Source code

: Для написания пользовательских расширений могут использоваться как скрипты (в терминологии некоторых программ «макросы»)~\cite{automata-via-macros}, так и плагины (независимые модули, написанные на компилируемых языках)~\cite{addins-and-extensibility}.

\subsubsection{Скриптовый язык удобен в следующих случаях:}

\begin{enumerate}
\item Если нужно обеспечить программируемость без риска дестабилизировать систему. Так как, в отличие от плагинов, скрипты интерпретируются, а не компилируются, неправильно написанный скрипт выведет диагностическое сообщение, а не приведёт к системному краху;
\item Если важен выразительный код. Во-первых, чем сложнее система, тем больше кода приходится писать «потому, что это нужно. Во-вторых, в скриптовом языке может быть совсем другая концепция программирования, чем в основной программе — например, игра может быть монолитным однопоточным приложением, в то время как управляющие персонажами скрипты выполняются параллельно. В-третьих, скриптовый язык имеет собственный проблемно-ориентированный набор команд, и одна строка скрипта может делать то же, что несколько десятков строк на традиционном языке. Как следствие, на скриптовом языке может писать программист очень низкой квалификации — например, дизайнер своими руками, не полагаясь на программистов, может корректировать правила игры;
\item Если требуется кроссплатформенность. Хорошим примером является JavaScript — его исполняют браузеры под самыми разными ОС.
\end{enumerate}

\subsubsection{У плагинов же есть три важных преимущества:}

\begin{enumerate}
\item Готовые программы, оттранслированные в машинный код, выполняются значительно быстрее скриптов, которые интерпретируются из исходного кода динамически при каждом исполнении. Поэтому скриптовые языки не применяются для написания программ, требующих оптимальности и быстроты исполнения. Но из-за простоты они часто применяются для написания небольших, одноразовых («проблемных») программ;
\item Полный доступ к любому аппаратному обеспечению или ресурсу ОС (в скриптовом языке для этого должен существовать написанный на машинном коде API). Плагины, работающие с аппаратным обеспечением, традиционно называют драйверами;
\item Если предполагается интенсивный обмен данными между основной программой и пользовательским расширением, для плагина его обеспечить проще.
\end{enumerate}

Your instructions: Give back each entry so that it matches the original word for word.

Answer below:
Source code

: Для написания пользовательских расширений могут использоваться как скрипты (в терминологии некоторых программ «макросы»)~\cite{automata-via-macros}, так и плагины (независимые модули, написанные на компилируемых языках)~\cite{addins-and-extensibility}.

\subsubsection{Скриптовый язык удобен в следующих случаях:}

\begin{enumerate}
\item Если нужно обеспечить программируемость без риска дестабилизировать систему. Так как, в отличие от плагинов, скрипты интерпретируются, а не компилируются, неправильно написанный скрипт выведет диагностическое сообщение, а не приведёт к системному краху;
\item Если важен выразительный код. Во-первых, чем сложнее система, тем больше кода приходится писать «потому, что это нужно. Во-вторых, в скриптовом языке может быть совсем другая концепция программирования, чем в основной программе — например, игра может быть монолитным однопоточным приложением, в то время как управляющие персонажами скрипты выполняются параллельно. В-третьих, скриптовый язык имеет собственный проблемно-ориентированный набор команд, и одна строка скрипта может делать то же, что несколько десятков строк на традиционном языке. Как следствие, на скриптовом языке может писать программист очень низкой квалификации — например, дизайнер своими руками, не полагаясь на программистов, может корректировать правила игры;
\item Если требуется кроссплатформенность. Хорошим примером является JavaScript — его исполняют браузеры под самыми разными ОС.
\end{enumerate}

\subsubsection{У плагинов же есть три важных преимущества:}

\begin{enumerate}
\item Готовые программы, оттранслированные в машинный код, выполняются значительно быстрее скриптов, которые интерпретируются из исходного кода динамически при каждом исполнении. Поэтому скриптовые языки не применяются для написания программ, требующих оптимальности и быстроты исполнения. Но из-за простоты они часто применяются для написания небольших, одноразовых («проблемных») программ;
\item Полный доступ к любому аппаратному обеспечению или ресурсу ОС (в скриптовом языке для этого должен существовать написанный на машинном коде API). Плагины, работающие с аппаратным обеспечением, традиционно называют драйверами;
\item Если предполагается интенсивный обмен данными между основной программой и пользовательским расширением, для плагина его обеспечить проще.
\end{enumerate}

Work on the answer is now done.